%%

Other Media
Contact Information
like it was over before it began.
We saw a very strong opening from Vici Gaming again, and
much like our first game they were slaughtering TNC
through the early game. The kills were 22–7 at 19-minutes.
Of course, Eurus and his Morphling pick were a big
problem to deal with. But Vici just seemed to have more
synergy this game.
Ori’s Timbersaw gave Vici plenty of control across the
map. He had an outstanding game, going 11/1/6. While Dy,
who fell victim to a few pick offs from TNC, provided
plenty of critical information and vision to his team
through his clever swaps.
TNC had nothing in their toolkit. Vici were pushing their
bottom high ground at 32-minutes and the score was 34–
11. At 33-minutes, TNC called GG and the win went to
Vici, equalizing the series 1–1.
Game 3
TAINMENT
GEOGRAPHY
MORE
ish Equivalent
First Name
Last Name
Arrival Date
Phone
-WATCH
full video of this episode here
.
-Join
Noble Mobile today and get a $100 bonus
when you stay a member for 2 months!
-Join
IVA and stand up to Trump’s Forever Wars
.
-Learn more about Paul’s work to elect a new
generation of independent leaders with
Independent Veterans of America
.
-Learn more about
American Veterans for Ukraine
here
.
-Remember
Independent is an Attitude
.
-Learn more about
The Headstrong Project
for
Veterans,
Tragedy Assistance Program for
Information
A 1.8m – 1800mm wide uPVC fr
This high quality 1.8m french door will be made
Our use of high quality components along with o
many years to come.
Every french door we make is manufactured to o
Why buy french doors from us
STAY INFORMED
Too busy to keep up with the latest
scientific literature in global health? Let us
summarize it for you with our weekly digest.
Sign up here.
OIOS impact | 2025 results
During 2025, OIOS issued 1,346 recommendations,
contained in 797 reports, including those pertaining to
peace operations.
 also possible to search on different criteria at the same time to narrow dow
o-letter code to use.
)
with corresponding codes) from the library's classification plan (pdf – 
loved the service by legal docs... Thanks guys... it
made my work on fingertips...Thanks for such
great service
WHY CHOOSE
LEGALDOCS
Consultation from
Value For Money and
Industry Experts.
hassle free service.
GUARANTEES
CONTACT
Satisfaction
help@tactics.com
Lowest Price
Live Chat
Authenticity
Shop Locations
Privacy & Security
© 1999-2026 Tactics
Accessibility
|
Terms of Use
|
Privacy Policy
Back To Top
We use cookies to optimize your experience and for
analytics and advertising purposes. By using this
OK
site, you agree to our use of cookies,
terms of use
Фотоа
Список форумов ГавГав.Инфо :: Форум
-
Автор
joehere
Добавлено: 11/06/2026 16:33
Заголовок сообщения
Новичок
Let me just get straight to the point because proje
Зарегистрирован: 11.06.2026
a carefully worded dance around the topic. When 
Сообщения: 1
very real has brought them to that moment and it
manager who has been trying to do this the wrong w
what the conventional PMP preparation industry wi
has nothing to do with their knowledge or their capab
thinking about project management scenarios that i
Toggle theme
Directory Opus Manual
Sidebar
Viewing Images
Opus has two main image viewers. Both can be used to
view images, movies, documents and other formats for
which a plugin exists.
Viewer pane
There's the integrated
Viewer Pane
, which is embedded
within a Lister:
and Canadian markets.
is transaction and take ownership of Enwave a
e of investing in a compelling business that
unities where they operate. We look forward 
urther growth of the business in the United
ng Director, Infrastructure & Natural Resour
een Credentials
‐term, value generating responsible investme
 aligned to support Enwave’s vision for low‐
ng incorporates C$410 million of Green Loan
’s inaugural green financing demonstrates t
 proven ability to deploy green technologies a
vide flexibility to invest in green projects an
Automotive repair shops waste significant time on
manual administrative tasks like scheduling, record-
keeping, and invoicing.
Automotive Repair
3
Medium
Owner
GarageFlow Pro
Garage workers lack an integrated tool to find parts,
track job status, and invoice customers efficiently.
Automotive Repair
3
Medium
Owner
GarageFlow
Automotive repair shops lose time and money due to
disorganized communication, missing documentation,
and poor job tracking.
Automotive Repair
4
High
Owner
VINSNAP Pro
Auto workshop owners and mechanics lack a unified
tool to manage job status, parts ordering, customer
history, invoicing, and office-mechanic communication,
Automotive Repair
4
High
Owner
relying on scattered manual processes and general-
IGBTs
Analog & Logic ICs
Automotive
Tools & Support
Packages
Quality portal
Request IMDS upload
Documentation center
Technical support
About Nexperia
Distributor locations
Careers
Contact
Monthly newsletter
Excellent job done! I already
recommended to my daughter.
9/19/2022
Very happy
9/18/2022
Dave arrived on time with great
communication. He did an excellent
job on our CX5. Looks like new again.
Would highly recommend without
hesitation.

%%

▶ [Exercise prompt]:
Looking at the records above, count the lines where the word "that" appears. State only the number.

▶ [Result]:
3